The International Monetary Fund (IMF) has declared New Zealand’s banking system to be resilient, but nevertheless recommended ways to improve the strength of the country’s financial sector and the regulatory framework.
In releasing the findings from its Financial Sector Assessment Programme (FSAP) overnight, the IMF said that the banking system is well-placed to manage risks and vulnerabilities associated with current developments in the housing sector, the high level of household debt, and low dairy prices. The FSAP included a range of ‘stress tests’ of the large New Zealand banks.
The report states that New Zealand has a good institutional framework for macroprudential policy and that LVR restrictions have generated financial stability benefits, although it could be strengthened further.
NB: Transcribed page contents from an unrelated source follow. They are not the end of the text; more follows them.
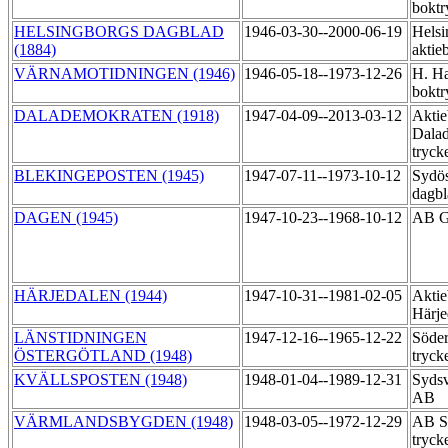
boktr
HELSINGBORGS DAGBLAD
1946-03-30--2000-06-19
Helsi
(1884)
aktie
VÄRNAMOTIDNINGEN (1946)
1946-05-18--1973-12-26
H. Ha
boktr
DALADEMOKRATEN (1918)
1947-04-09--2013-03-12
Aktie
Dala
tryck
BLEKINGEPOSTEN (1945)
1947-07-11--1973-10-12
Sydös
dagb
DAGEN (1945)
1947-10-23--1968-10-12
AB Go
HÄRJEDALEN (1944)
1947-10-31--1981-02-05
Aktie
Härje
LÄNSTIDNINGEN
1947-12-16--1965-12-22
Söder
ÖSTERGÖTLAND (1948)
tryck
KVÄLLSPOSTEN (1948)
1948-01-04--1989-12-31
Sydsv
AB
VÄRMLANDSBYGDEN (1948)
1948-03-05--1972-12-29
AB Sä
tryck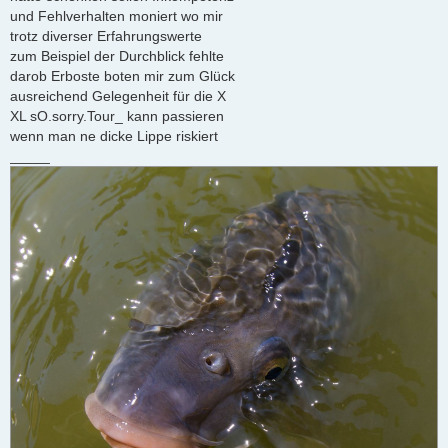
und Fehlverhalten moniert wo mir
trotz diverser Erfahrungswerte
zum Beispiel der Durchblick fehlte
darob Erboste boten mir zum Glück
ausreichend Gelegenheit für die X
XL sO.sorry.Tour_ kann passieren
wenn man ne dicke Lippe riskiert
_____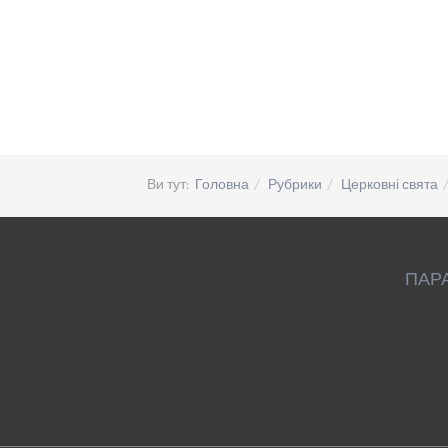
Ви тут:
Головна
Рубрики
Церковні свята
ПАР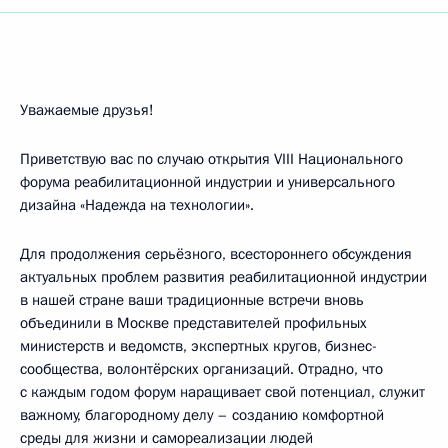
Уважаемые друзья!
Приветствую вас по случаю открытия VIII Национального
форума реабилитационной индустрии и универсального
дизайна «Надежда на технологии».
Для продолжения серьёзного, всестороннего обсуждения
актуальных проблем развития реабилитационной индустрии
в нашей стране ваши традиционные встречи вновь
объединили в Москве представителей профильных
министерств и ведомств, экспертных кругов, бизнес-
сообщества, волонтёрских организаций. Отрадно, что
с каждым годом форум наращивает свой потенциал, служит
важному, благородному делу – созданию комфортной
среды для жизни и самореализации людей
They also recognise a number of important positive features about the Reserve Bank’s supervisory framework, including the strong Trans-Tasman relationships.
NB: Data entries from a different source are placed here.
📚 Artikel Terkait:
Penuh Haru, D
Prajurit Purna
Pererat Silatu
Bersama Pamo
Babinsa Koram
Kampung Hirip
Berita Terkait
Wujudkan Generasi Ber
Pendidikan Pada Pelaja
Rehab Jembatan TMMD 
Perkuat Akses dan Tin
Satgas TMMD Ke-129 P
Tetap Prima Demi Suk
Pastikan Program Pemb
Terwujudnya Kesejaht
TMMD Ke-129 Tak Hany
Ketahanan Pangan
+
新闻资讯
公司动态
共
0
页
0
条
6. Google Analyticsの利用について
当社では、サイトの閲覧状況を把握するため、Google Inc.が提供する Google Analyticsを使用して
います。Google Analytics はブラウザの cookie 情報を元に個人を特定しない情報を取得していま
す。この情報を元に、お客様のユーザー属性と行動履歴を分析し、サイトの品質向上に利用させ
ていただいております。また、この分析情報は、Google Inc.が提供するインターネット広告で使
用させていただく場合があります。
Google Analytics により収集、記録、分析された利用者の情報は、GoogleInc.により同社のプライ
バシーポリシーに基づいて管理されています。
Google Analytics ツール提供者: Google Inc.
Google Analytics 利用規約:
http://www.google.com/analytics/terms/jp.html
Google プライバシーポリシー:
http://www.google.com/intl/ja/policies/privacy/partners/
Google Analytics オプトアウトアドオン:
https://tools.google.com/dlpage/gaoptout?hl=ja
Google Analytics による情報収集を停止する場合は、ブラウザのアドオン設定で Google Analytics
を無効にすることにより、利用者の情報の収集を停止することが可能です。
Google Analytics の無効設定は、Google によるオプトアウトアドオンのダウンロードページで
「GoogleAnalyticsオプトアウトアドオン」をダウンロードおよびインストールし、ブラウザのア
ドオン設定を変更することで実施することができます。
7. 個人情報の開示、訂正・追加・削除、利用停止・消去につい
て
Recommendations for improvements include increasing the intensity of supervision for both the banking and insurance sectors, within the Reserve Bank’s “three-pillar” approach to prudential regulation that is based on self, market and regulatory discipline.
The IMF has endorsed the Reserve Bank’s current legislative proposal to improve the regulation and oversight of financial market infrastructures, as well as the importance of reviewing the bank capital framework.
The Reserve Bank is considering the FSAP findings and recommendations in its areas of responsibility and the degree to which these might further its statutory purpose of promoting a sound and efficient financial system.
A forthcoming article in the Reserve Bank Bulletin will explain the 2016 FSAP process and its findings and recommendations in more detail.